Although Data Science can be an all-encompassing umbrella term of statistics, machine learning, and programming/computer science, I consider Data Science to be the part of the process where one obtains the data and begins to make progress on identifying features and covariates. Certainly, there is an ambiguous border between feature selection and machine learning model selection and refinement but much of what I consider Data Science has been achieved by the time that intersection is reached. Obtaining data is often very challenging. For Kaggle competitions, this data engineering step is omitted. But real life data is not as easy to obtain and requires the data scientist to determine not only what variables to collect and how to collect them but also make judgments on how much time and money to spend acquiring different data.

Once the data set is obtained, the next step is to examine the type of data that is at our disposal.

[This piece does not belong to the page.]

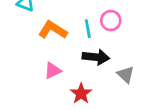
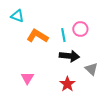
pink triangle: (53, 71) -> (27, 78), moved, turned -32
red star: (81, 93) -> (67, 84), moved

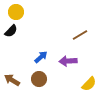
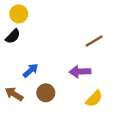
blue arrow: (41, 57) -> (31, 70), moved
yellow semicircle: (89, 84) -> (94, 99), moved

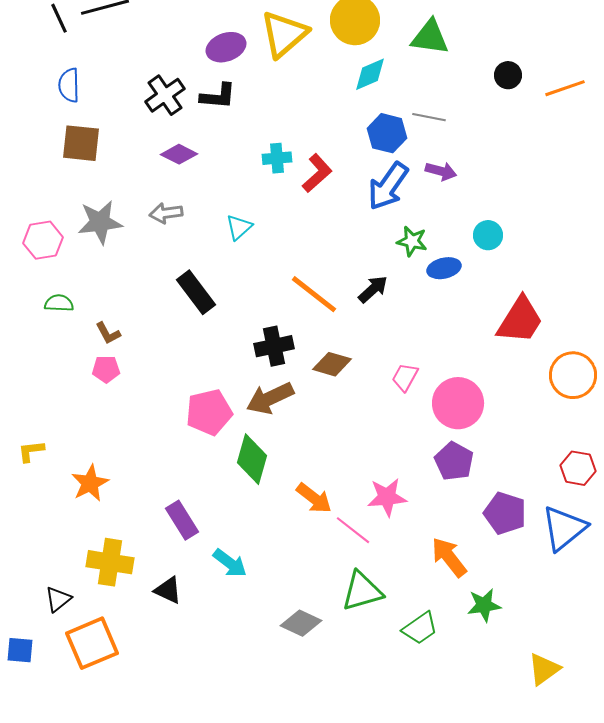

Not only is the data often a mixture of categorical, ordinal, and interval variables, but often it has problems such as noise, sparseness, and just plain veracity. Knowing when and how to transform the data and what ramifications it may have is the data scientist’s job. The decisions made in these steps are critically important – and are often much more important than hypertuning a machine learning model much further downstream in the process.

The following data science problems could be classified under machine learning. However, I am listing them here because in these cases, the performance of the models and predictions depends far more on feature engineering and feature selection than selecting the optimal activation function or gradient descent technique.

Data Science Analyses

Kaggle’s Titanic Survival Prediction – This is an introductory data science competition hosted by Kaggle. This is my kernel, also hosted on Kaggle. The script was written in R and R Markdown.
Iris Dataset – Ronald Fisher’s classic dataset, in which he introduced Linear Discriminant Analysis for classification. This script was written in Python in a Jupyter notebook.
HoopSci – This is a new project of mine, a website and blog devoted to college basketball analytics.  This site is my current major focus.